The National Environmental Policy Act
The National Environment Policy Act (NEPA) is a law that became effective on January 1, 1970. In reaction to severe declines in the health of the natural environment that had become particularly evident during the 1960’s, Congress passed NEPA, as well as a number of other laws protecting the environment. NEPA was written to ensure that Federal decision-makers take into account the environmental effects of their proposed actions and consider ways to avoid, minimize or mitigate adverse effects before implementing the action. This is also the purpose of the NRCS environmental evaluation process.
Ultimately, of course, it is not better documents but better decisions that count. NEPA’s purpose is not to generate paperwork – even excellent paperwork – but to foster excellent action. The NEPA process is intended to help public officials make decisions that are based on understanding of environmental consequences, and take actions that protect, restore, and enhance the environment.
NEPA: As Policy
NEPA is unique among laws, because it established a Federal policy.
NEPA declares “…it is the continuing policy of the Federal Government, in cooperation with State and local governments, and other concerned public and private organizations, to use all practicable means and measures, including financial and technical assistance, in a manner calculated to foster and promote the general welfare, to create and maintain conditions under which man and nature can exist in productive harmony, and fulfill the social, economic, and other requirements of present and future generations of Americans”.
This policy statement should sound familiar -- it describes what NRCS is working to accomplish with private landowners and sponsors.
Policy: “The purposes of this Act are: To declare a national policy which will encourage productive and enjoyable harmony between man and his environment; To promote efforts which will prevent or eliminate damage to the environment and biosphere and stimulate the health and welfare of man; to enrich the understanding of the ecological systems and natural resources important to the Nation and to establish a Council on Environmental Quality.”

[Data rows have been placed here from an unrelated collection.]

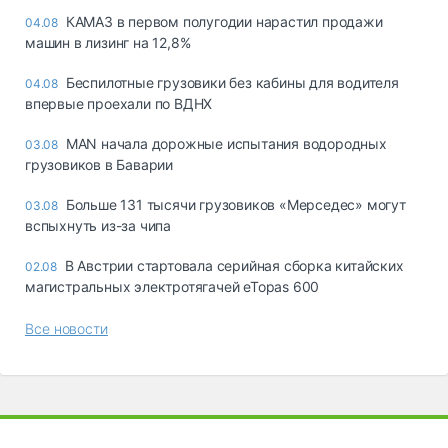
КАМАЗ в первом полугодии нарастил продажи
04.08
машин в лизинг на 12,8%
Беспилотные грузовики без кабины для водителя
04.08
впервые проехали по ВДНХ
MAN начала дорожные испытания водородных
03.08
грузовиков в Баварии
Больше 131 тысячи грузовиков «Мерседес» могут
03.08
вспыхнуть из-за чипа
В Австрии стартовала серийная сборка китайских
02.08
магистральных электротягачей eTopas 600
Все новости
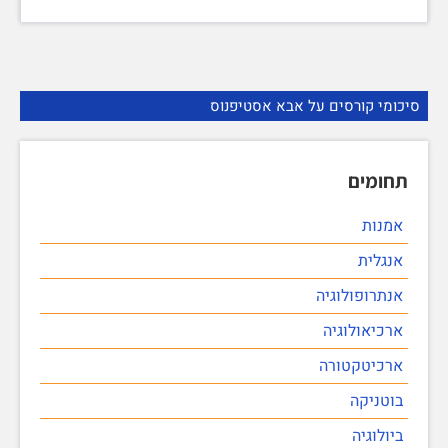
סיכומי קורסים על אבא אסטיפנוס
תחומים
אמנות
אנגלית
אנתרופולוגיה
ארכיאולוגיה
ארכיטקטורה
בוטניקה
ביולוגיה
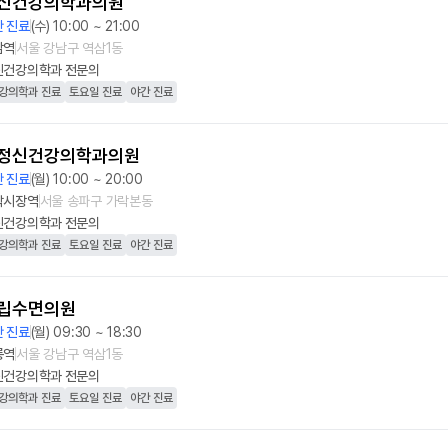
신건강의학과의원
 진료
(수) 10:00 ~ 21:00
남역
서울 강남구 역삼1동
신건강의학과
전문의
강의학과 진료
토요일 진료
야간 진료
정신건강의학과의원
 진료
(월) 10:00 ~ 20:00
락시장역
서울 송파구 가락본동
신건강의학과
전문의
강의학과 진료
토요일 진료
야간 진료
립수면의원
 진료
(월) 09:30 ~ 18:30
릉역
서울 강남구 역삼1동
신건강의학과
전문의
강의학과 진료
토요일 진료
야간 진료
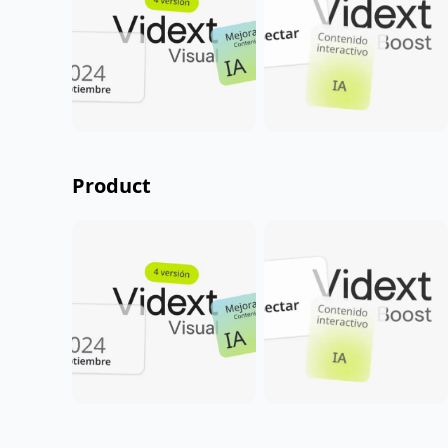
Product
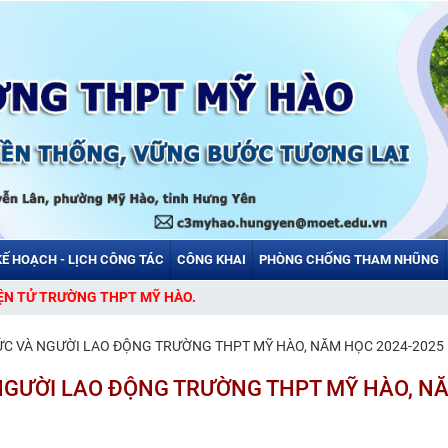
KẾ HOẠCH - LỊCH CÔNG TÁC
CÔNG KHAI
PHÒNG CHỐNG THAM NHŨNG
O.
HỨC VÀ NGƯỜI LAO ĐỘNG TRƯỜNG THPT MỸ HÀO, NĂM HỌC 2024-2025
 NGƯỜI LAO ĐỘNG TRƯỜNG THPT MỸ HÀO, N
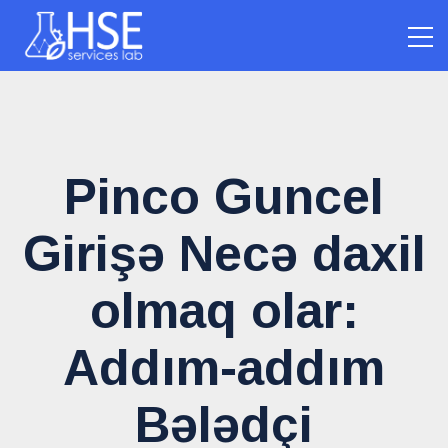
Pinco Guncel
Girişə Necə daxil
olmaq olar:
Addım-addım
Bələdçi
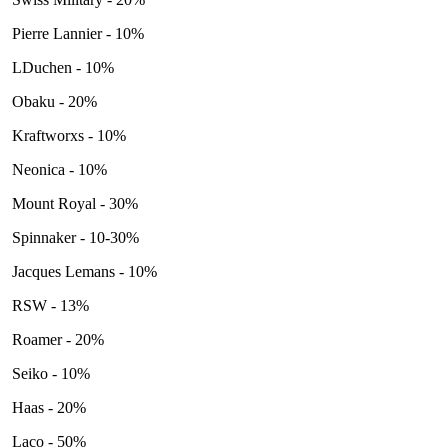
Pierre Lannier - 10%
LDuchen - 10%
Obaku - 20%
Kraftworxs - 10%
Neonica - 10%
Mount Royal - 30%
Spinnaker - 10-30%
Jacques Lemans - 10%
RSW - 13%
Roamer - 20%
Seiko - 10%
Haas - 20%
Laco - 50%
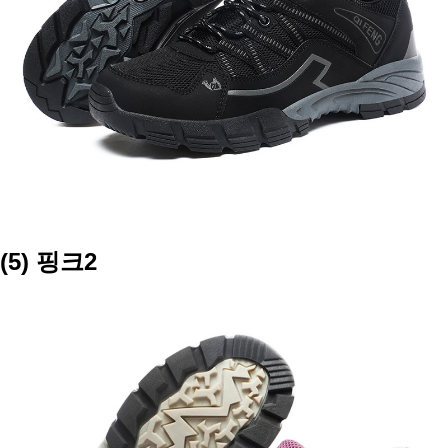
(5) 핑크2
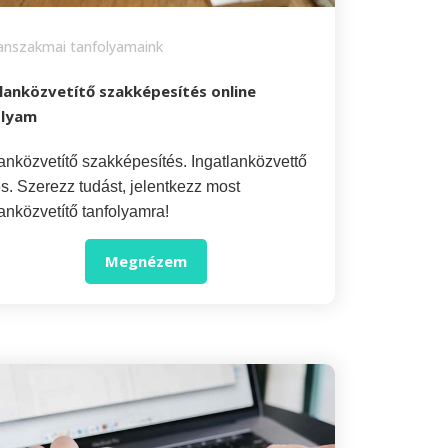
lanszakmai tanfolyamaink
lanközvetítő szakképesítés online
olyam
lanközvetítő szakképesítés. Ingatlanközvettő
s. Szerezz tudást, jelentkezz most
lanközvetítő tanfolyamra!
Megnézem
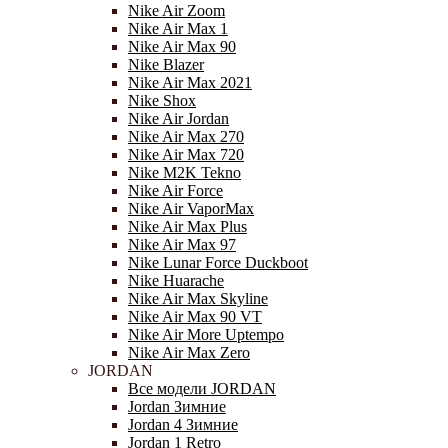
Nike Air Zoom
Nike Air Max 1
Nike Air Max 90
Nike Blazer
Nike Air Max 2021
Nike Shox
Nike Air Jordan
Nike Air Max 270
Nike Air Max 720
Nike M2K Tekno
Nike Air Force
Nike Air VaporMax
Nike Air Max Plus
Nike Air Max 97
Nike Lunar Force Duckboot
Nike Huarache
Nike Air Max Skyline
Nike Air Max 90 VT
Nike Air More Uptempo
Nike Air Max Zero
JORDAN
Все модели JORDAN
Jordan Зимние
Jordan 4 Зимние
Jordan 1 Retro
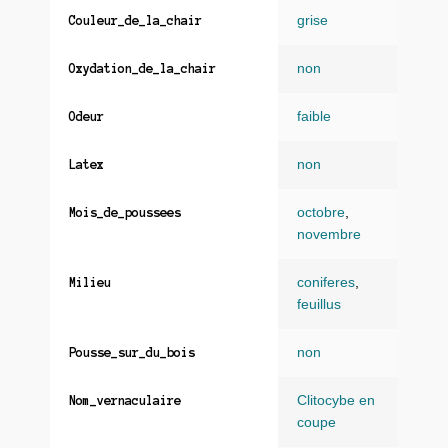
grise
Couleur_de_la_chair
non
Oxydation_de_la_chair
faible
Odeur
non
Latex
octobre
,
Mois_de_poussees
novembre
coniferes
,
Milieu
feuillus
non
Pousse_sur_du_bois
Clitocybe en
Nom_vernaculaire
coupe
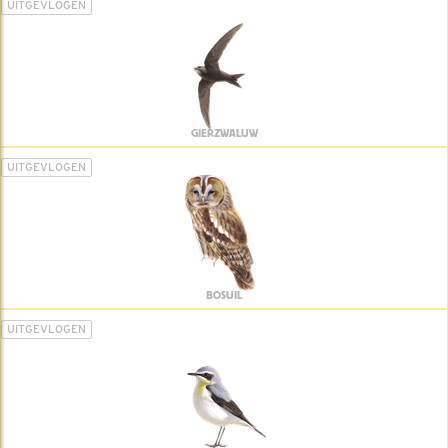
UITGEVLOGEN
GIERZWALUW
UITGEVLOGEN
BOSUIL
UITGEVLOGEN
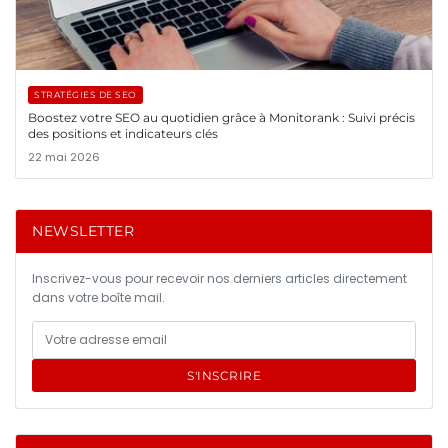
STRATÉGIES DE SEO
Boostez votre SEO au quotidien grâce à Monitorank : Suivi précis
des positions et indicateurs clés
22 mai 2026
NEWSLETTER
Inscrivez-vous pour recevoir nos derniers articles directement
dans votre boîte mail.
S'INSCRIRE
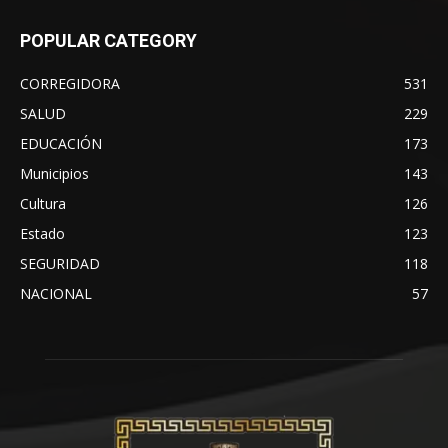
POPULAR CATEGORY
CORREGIDORA
531
SALUD
229
EDUCACIÓN
173
Municipios
143
Cultura
126
Estado
123
SEGURIDAD
118
NACIONAL
57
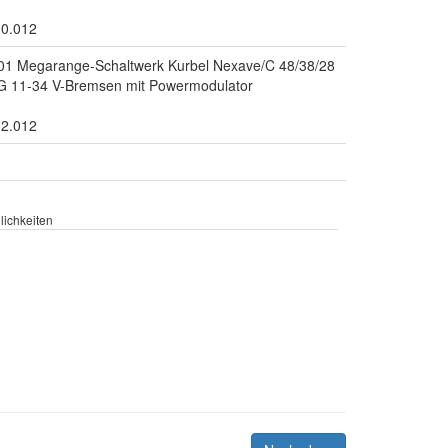
30.012
C201 Megarange-Schaltwerk Kurbel Nexave/C 48/38/28
G 11-34 V-Bremsen mit Powermodulator
32.012
ichkeiten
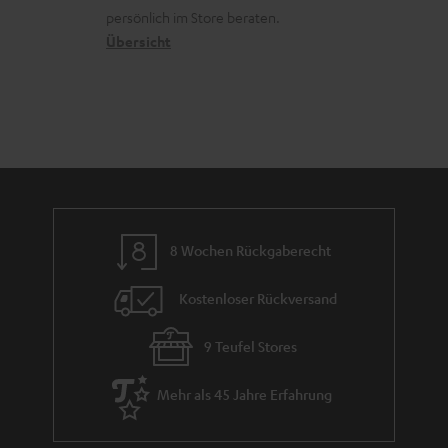
o
a
c
a
persönlich im Store beraten.
n
t
k
Übersicht
n
e
n
t
n
a
i
h
e
m
e
8 Wochen Rückgaberecht
Kostenloser Rückversand
9 Teufel Stores
Mehr als 45 Jahre Erfahrung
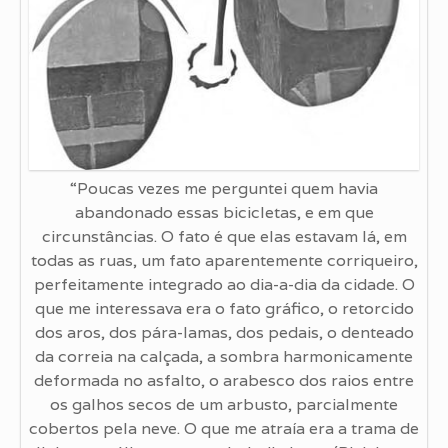
“Poucas vezes me perguntei quem havia
abandonado essas bicicletas, e em que
circunstâncias. O fato é que elas estavam lá, em
todas as ruas, um fato aparentemente corriqueiro,
perfeitamente integrado ao dia-a-dia da cidade. O
que me interessava era o fato gráfico, o retorcido
dos aros, dos pára-lamas, dos pedais, o denteado
da correia na calçada, a sombra harmonicamente
deformada no asfalto, o arabesco dos raios entre
os galhos secos de um arbusto, parcialmente
cobertos pela neve. O que me atraía era a trama de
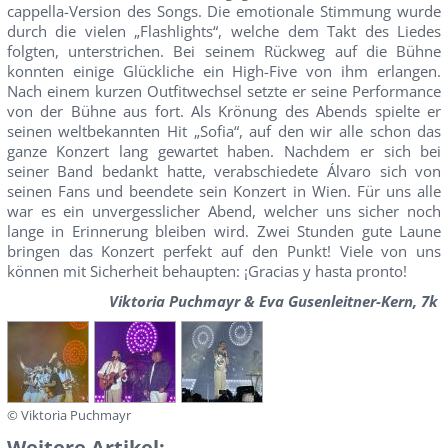
cappella-Version des Songs. Die emotionale Stimmung wurde
durch die vielen „Flashlights“, welche dem Takt des Liedes
folgten, unterstrichen. Bei seinem Rückweg auf die Bühne
konnten einige Glückliche ein High-Five von ihm erlangen.
Nach einem kurzen Outfitwechsel setzte er seine Performance
von der Bühne aus fort. Als Krönung des Abends spielte er
seinen weltbekannten Hit „Sofia“, auf den wir alle schon das
ganze Konzert lang gewartet haben. Nachdem er sich bei
seiner Band bedankt hatte, verabschiedete Álvaro sich von
seinen Fans und beendete sein Konzert in Wien. Für uns alle
war es ein unvergesslicher Abend, welcher uns sicher noch
lange in Erinnerung bleiben wird. Zwei Stunden gute Laune
bringen das Konzert perfekt auf den Punkt! Viele von uns
können mit Sicherheit behaupten: ¡Gracias y hasta pronto!
Viktoria Puchmayr & Eva Gusenleitner-Kern, 7k
© Viktoria Puchmayr
Weitere Artikel:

CEQ regulations include requirements for making certain information available to the public and also establish three “categories” of federal actions for which documentation requirements vary — actions normally requiring an EIS, actions normally requiring an EA and actions that are categorically excluded.
NEPA: CEQ Implementing Regulations
In addition to outlining the detailed procedural requirements, the regulations identify the purpose of the procedural requirements and make it clear that NEPA applies to all actions over which a Federal agency has control or responsibility.